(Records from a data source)
=======

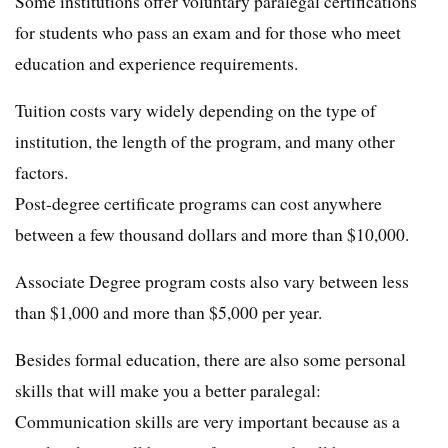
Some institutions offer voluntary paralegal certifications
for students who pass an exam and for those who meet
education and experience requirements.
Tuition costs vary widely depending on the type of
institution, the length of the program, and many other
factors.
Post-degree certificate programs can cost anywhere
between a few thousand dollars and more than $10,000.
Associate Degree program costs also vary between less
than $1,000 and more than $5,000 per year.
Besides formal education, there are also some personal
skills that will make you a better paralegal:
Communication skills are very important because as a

=======

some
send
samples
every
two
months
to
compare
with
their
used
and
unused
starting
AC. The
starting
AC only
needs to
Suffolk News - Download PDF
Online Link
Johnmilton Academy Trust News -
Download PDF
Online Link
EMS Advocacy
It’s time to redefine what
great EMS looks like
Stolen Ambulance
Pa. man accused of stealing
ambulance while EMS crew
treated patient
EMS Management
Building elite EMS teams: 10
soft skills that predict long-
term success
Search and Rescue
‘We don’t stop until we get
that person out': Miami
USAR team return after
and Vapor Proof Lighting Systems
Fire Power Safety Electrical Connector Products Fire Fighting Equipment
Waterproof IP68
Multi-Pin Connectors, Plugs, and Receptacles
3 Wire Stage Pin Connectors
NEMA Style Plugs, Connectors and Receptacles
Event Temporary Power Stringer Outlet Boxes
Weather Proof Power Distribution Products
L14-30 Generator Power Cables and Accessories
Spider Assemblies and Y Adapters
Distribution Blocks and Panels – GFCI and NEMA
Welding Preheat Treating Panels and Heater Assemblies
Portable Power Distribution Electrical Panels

=======

Print again the lines of the entries above that fall between the line holding "Waterproof IP68" and the line holding "Portable Power Distribution Electrical Panels", inclusive, exactly as they stand.

Response for this exercise:
Waterproof IP68
Multi-Pin Connectors, Plugs, and Receptacles
3 Wire Stage Pin Connectors
NEMA Style Plugs, Connectors and Receptacles
Event Temporary Power Stringer Outlet Boxes
Weather Proof Power Distribution Products
L14-30 Generator Power Cables and Accessories
Spider Assemblies and Y Adapters
Distribution Blocks and Panels – GFCI and NEMA
Welding Preheat Treating Panels and Heater Assemblies
Portable Power Distribution Electrical Panels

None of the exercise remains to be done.